9 de fevereiro de 2004
Espelho, espelho meu

Carlos gosta de ver Alessandra se vestir. Gosta de vê-la, nua, ir se vestindo: a facilidade espontânea dos gestos, a elegância do corpo esguio, exato... Ele ama esse corpo e o brilho que vê nele é o mesmo que sente na ponta dos dedos, nas mãos, na pele, quando o toca. Aquele corpo é seu, ele sente - e duvida: prefere fazer disso uma imagem, uma metáfora, um motivo de tormento.

Pois, ao mesmo tempo, ao vê-la aprontar-se, tão absorta, testando a roupa em poses e rápidos olhares, tão íntima do espelho, ele sente um azedume que lhe morde as vísceras e lhe alcança a boca.

Carlos observa Alessandra. Um olho são, o outro, não. Carlos sente que esse corpo seu o abandona. (Sente apenas - sem entender como um outro corpo pode ser tão seu a ponto de lhe fazer falta)

Alessandra está se vestindo para trabalhar.

Há algum tempo, o olhar de Carlos lhe inquieta a pele feito um presságio ou asa de anjo mau.

Sob a lupa desse olhar, ela sente seus movimentos perderem a naturalidade, sente que eles se sucedem com a eficiência mecânica de quem conhece o seu ofício. Sabe que não há diferença visível entre um e outro modo. Apenas falta a um a felicidade implícita no outro. Àquela distância, presume, Carlos não há de perceber a infelicidade, mas ela está lá quando finalmente feliz Alessandra se decide pelo vestido branco.

(Feliz/infeliz - feliz/infeliz - acendendo e apagando - como a lâmpada do quarto - era assim que ela se sentia cada vez mais - como se sua vida - isto que se repete - fosse o lugar - o quarto - onde aquilo - a felicidade - se dá - luminosa - ou não se dá - obscura)

"O que fazer com esse homem?", ela fingia não pensar quando de relance os olhos dos dois cruzavam no espelho e se desviavam feito moscas velozes se debatendo contra o vidro.

E então a imagem meio distorcida do espelho era, sim, a verdadeira imagem do mundo, do seu mundo, espelho de bruxa onde era Cinderela com seu vestido branco de alcinhas.

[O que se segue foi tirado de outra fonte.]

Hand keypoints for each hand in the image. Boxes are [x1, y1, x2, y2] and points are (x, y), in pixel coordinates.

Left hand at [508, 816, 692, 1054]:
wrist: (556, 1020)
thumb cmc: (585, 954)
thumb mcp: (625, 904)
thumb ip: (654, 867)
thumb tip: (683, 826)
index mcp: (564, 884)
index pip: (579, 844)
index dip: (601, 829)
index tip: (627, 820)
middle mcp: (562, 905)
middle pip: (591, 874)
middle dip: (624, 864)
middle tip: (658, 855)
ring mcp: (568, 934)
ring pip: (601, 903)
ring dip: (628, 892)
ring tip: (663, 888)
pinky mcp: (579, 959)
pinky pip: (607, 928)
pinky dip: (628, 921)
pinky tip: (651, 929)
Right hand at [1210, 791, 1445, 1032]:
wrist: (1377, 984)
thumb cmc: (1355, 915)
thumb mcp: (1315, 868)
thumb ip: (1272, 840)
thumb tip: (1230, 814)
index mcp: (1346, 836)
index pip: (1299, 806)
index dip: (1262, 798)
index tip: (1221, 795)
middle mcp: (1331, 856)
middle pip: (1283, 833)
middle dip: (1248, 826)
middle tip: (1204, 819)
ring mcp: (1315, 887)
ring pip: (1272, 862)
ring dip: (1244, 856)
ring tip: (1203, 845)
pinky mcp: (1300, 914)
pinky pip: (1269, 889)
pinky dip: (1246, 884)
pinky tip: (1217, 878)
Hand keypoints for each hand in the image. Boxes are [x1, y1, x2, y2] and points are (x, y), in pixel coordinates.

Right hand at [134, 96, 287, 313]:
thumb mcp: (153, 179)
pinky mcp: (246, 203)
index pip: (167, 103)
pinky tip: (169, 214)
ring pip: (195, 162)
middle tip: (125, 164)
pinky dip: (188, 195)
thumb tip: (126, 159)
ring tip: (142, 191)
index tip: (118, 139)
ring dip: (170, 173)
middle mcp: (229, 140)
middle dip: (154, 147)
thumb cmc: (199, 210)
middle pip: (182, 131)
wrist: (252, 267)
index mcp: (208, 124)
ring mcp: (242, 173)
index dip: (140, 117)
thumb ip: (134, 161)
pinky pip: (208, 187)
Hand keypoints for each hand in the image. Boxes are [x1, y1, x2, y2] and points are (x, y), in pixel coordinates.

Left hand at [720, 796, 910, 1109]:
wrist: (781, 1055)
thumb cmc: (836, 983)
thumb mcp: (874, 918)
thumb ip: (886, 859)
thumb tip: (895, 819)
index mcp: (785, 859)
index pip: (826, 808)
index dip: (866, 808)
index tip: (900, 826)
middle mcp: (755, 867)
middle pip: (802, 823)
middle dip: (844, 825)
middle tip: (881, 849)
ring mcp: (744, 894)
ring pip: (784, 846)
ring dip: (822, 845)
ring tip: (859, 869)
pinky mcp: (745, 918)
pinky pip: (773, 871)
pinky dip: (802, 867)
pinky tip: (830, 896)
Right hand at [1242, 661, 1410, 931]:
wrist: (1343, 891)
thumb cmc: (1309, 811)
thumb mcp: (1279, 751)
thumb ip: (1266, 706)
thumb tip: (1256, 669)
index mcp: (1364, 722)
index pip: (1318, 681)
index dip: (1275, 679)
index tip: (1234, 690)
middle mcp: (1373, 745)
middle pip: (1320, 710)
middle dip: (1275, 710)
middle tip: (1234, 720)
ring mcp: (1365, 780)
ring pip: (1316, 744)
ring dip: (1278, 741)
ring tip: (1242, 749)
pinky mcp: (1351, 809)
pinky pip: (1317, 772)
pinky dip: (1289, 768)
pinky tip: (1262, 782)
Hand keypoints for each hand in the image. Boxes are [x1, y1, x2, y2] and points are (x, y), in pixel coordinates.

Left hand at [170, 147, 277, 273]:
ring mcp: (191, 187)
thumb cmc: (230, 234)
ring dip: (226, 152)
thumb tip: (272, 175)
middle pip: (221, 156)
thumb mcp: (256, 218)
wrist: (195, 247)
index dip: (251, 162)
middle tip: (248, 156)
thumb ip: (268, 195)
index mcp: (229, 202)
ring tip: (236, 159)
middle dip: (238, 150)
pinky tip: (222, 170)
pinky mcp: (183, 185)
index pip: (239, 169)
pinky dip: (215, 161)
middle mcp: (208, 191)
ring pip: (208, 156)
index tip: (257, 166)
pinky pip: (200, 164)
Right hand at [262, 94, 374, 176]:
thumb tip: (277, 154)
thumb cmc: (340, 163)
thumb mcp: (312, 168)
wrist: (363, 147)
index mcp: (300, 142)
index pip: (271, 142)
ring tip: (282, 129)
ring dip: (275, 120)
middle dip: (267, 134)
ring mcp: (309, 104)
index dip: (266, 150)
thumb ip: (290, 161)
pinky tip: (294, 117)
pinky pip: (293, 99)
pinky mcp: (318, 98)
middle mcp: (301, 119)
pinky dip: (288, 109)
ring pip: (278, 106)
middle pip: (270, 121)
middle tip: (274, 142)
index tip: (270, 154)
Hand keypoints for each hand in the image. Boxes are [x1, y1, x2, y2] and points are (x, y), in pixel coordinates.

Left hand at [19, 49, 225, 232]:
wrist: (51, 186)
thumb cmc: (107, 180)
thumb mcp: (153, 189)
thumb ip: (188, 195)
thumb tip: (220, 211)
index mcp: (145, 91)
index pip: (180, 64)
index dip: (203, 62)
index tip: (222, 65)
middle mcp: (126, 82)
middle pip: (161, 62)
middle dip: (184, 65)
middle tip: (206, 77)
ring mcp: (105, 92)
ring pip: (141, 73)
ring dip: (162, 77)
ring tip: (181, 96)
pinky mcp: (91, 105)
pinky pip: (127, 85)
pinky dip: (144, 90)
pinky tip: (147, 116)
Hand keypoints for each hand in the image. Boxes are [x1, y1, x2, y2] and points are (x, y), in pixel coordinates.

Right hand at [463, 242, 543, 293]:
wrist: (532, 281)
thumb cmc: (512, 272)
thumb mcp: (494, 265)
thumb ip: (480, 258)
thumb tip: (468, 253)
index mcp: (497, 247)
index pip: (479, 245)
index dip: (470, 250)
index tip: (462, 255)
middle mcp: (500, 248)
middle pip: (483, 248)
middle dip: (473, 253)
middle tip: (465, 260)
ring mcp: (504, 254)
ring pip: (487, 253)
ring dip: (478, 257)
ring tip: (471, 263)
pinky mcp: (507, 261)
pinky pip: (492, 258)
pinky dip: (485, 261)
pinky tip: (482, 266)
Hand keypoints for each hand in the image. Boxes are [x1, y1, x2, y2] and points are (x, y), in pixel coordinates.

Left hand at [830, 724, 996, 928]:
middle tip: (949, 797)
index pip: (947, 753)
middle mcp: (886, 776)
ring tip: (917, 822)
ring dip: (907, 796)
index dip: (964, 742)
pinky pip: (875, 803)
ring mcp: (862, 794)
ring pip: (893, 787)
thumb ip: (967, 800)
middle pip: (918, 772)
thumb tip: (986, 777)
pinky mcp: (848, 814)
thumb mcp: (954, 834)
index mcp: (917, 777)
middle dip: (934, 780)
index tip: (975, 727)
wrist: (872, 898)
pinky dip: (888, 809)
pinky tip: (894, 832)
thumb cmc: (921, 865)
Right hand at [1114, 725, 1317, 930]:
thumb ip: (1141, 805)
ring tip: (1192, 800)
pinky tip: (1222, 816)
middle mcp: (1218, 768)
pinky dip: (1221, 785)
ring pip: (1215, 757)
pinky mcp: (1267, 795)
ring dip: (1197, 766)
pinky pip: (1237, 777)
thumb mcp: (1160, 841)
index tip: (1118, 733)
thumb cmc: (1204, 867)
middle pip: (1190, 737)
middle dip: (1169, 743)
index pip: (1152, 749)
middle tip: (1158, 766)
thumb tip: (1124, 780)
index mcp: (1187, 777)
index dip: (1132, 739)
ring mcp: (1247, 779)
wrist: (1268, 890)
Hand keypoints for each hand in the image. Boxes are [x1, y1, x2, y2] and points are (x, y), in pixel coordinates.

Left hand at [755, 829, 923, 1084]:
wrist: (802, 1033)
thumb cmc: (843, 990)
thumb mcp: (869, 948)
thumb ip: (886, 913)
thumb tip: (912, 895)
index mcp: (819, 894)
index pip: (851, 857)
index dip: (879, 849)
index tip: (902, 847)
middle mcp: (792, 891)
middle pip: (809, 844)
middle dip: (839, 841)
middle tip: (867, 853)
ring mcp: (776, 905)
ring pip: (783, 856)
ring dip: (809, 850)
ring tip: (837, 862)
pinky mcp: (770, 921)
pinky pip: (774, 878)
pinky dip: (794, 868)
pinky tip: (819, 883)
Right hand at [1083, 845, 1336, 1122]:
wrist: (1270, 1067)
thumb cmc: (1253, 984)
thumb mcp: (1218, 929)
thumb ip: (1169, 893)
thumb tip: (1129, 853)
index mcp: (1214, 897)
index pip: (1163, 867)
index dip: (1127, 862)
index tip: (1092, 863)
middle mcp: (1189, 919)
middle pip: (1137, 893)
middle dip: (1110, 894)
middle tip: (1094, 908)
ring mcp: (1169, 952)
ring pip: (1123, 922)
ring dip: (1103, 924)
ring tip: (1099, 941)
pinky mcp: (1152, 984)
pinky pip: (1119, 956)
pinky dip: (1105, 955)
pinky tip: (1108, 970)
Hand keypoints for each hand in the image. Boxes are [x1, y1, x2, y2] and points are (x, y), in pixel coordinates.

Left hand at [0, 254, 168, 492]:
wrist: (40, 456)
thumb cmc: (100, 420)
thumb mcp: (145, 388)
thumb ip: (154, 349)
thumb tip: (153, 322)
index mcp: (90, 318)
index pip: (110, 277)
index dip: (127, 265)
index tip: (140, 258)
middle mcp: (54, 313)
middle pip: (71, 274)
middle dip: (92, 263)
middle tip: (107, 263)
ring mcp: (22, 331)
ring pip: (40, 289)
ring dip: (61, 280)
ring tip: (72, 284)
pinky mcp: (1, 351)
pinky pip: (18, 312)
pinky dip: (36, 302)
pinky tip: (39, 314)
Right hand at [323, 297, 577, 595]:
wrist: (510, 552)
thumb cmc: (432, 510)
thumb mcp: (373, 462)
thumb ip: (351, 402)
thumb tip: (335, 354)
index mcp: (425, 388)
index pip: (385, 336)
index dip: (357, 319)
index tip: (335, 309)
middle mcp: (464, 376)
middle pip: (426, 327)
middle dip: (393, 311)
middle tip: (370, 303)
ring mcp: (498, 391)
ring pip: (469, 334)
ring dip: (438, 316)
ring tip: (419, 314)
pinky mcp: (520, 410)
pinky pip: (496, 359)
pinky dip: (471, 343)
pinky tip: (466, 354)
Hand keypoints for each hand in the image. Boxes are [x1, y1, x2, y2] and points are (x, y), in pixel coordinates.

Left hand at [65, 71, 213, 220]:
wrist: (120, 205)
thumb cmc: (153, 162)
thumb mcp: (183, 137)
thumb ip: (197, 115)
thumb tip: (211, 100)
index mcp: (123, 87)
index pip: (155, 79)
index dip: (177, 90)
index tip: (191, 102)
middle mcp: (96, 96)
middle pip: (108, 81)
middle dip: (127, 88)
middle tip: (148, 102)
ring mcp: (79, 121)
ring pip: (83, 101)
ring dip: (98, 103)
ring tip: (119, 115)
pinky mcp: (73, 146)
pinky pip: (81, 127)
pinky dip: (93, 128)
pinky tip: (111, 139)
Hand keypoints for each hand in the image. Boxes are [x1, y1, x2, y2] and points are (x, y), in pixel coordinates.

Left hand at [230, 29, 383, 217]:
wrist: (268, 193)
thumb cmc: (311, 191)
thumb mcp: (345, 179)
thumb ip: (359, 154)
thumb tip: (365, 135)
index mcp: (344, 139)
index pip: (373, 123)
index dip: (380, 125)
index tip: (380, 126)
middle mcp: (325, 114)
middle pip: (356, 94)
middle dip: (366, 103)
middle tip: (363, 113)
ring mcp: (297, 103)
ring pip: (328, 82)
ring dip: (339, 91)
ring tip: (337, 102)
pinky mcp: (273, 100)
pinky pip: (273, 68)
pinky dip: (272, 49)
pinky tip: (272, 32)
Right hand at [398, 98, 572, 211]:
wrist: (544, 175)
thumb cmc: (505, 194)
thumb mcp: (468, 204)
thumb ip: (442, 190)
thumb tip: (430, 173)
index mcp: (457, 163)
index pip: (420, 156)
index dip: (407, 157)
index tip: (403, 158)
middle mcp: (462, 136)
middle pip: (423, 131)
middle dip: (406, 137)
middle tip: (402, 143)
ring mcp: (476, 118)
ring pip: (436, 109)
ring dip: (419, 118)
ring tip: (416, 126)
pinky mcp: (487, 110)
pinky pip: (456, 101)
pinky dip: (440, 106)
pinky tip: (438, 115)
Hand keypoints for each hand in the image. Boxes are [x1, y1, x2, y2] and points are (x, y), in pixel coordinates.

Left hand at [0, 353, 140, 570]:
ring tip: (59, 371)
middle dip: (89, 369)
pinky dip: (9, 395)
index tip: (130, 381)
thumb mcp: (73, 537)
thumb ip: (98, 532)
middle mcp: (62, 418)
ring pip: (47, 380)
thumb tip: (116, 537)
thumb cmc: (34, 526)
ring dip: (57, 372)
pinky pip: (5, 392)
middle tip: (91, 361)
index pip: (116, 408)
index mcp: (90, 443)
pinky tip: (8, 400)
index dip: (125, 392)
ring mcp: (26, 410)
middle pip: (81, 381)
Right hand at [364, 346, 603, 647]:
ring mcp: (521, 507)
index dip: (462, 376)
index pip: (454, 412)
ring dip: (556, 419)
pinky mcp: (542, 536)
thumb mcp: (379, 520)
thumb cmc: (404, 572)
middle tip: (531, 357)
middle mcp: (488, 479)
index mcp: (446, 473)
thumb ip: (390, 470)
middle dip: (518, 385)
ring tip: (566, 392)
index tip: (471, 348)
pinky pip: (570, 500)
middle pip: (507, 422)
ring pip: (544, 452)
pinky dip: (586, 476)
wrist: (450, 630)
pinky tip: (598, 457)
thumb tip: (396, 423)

E vê-la linda já não era para Carlos causa de júbilo, mas de um pesar de lhe tirar o fôlego, o rancor sempre redobrado por reconhecer nisto uma fraqueza. Foi nessa hora que... "Não é mais pra mim que você se veste!" - a interrrogação que antes se retorcia por dentro dele se ergueu de súbito na muda exclamação que lhe explodiu no peito.

Alessandra parece tê-lo percebido ao admirar-se pronta e vê-lo olhando-a com esses olhos, pois virou-se de imediato, assustada com a dor que vislumbrara e já também lhe começava a doer. Foi nessa hora que...

"Tchau", ela disse com o melhor sorriso que pôde.

Carlos quis se mover, agarrá-la, despi-la, mas tudo que conseguiu foi retribuir com sua boca seca o beijo de despedida.